Analysis Software for Everyday Engineers

A panel of experts gathered at an engineering conference called for software that allows everyday engineers to quickly analyze how a range of phenomena would affect design performance.

Designers and engineers have traditionally used successive simulations and analyses, first simulating one physical effect, such as structure mechanics then entering the results from that package as inputs for a subsequent analysis, such as for fluid flow.

But the progressive method doesn’t offer engineers an easy way or give them full range to explore their design space, according to a group of experts who attended the Council for the Future of Engineering Software, held earlier this month in Scottsdale, Ariz.

Also, results must often be entered into the successive package manually, which of course slows the process and introduce errors, they added.

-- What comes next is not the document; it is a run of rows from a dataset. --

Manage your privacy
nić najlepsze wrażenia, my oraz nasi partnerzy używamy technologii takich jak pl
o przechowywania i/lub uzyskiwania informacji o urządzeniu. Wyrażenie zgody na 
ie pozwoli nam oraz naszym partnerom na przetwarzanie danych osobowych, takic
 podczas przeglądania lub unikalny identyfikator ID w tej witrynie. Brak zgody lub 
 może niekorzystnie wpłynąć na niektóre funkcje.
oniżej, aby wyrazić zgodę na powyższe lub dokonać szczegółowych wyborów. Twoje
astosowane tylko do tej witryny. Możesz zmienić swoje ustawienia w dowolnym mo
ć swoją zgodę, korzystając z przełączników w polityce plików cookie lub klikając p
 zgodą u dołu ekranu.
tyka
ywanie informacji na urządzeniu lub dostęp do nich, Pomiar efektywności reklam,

Simulations and analyses give engineers a way to understand the complex physical phenomena that act upon or are acted upon by a design. These include structural mechanics, heat transfer, and fluid flow, to name but a few. Often, engineers use the simulations to help arrive at an acceptable or optimized design. So they’ll design, simulate and analyze results and then—depending on those results—change the design and begin the simulation and analysis process again.

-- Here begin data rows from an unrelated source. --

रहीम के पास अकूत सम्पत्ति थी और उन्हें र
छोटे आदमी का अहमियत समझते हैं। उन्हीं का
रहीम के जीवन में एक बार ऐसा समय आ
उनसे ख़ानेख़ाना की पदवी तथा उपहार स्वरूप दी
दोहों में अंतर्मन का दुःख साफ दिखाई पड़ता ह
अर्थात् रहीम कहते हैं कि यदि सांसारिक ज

The capability to quickly simulate and analyze how multiple physical phenomena would affect the design allows designers to fully explore their design space, said Don Tolle, director of systems engineering, simulation and analysis at PLM consulting firm CimData.

Tolle guided conversation on the topic during a COFES analyst and user briefing.

He and others attendees argued that too often simulation and analysis software speaks the language of mathematicians, not engineers. The tools require users have expert knowledge in quantitative and algorithmic methods, design of experiments, and Pareto optimization, wrote Tolle in an introduction to his session.

“But we’re beginning to see intelligence built into these tools to enable designers to describe their problems in simple engineering terms,” he added.

For instance, tools available within a web environment can upend the manual process and make multiple simulations available to a greater number of designers and engineers, Tolle added.

“The web space is something going to be a game changer,” he said. “Extracting simulation results and metrics and understanding design parameters within a web environment is helpful without needing a lot of CPU.”

Those who attended the session agreed the paired Isight and Simulia Executive Engine (the latter was formerly known as Fiper), from Simulia, and the Dakota system, from Sandia National Laboratories, allow engineers to explore the design space.

Isight is an open system for integrating design and simulation models created with various CAD, analysis and other software applications, to automate the execution of hundreds or thousands of simulations. It does this by allowing the user to logically connect various blocks, to simulate a desired workflow. The software may be executed either by a single user or—through the Executive Engine–by multiple users working as a team.

Simulia calls this process automation and design automation. Isight simulates multiple processes while the Executive Engine distributes and parallelizes execution of these simulations, according to the company.

Isight is an open system for integrating design and simulation models created with various CAD, analysis and other software applications, to automate the execution of hundreds or thousands of simulations.
Isight is an open system for integrating design and simulation models created with various CAD, analysis and other software applications, to automate the execution of hundreds or thousands of simulations.

Dakota allows engineers use computational methods developed in heat transfer, fluid flow, structural mechanics, and other engineering fields as design tools. So rather than predicting how a single physical phenomenon will affect the design, engineers can determination systems performance is affected by range of physical phenomena that act on the design.

A systematic, rapid method of determining the optimal design solution based on simulation and analysis results will lead to better designs and improved system performance and will reduce dependence on prototypes and testing. That, in turn, will shorten the design cycle and reduce development costs, according to members on the COFES panel.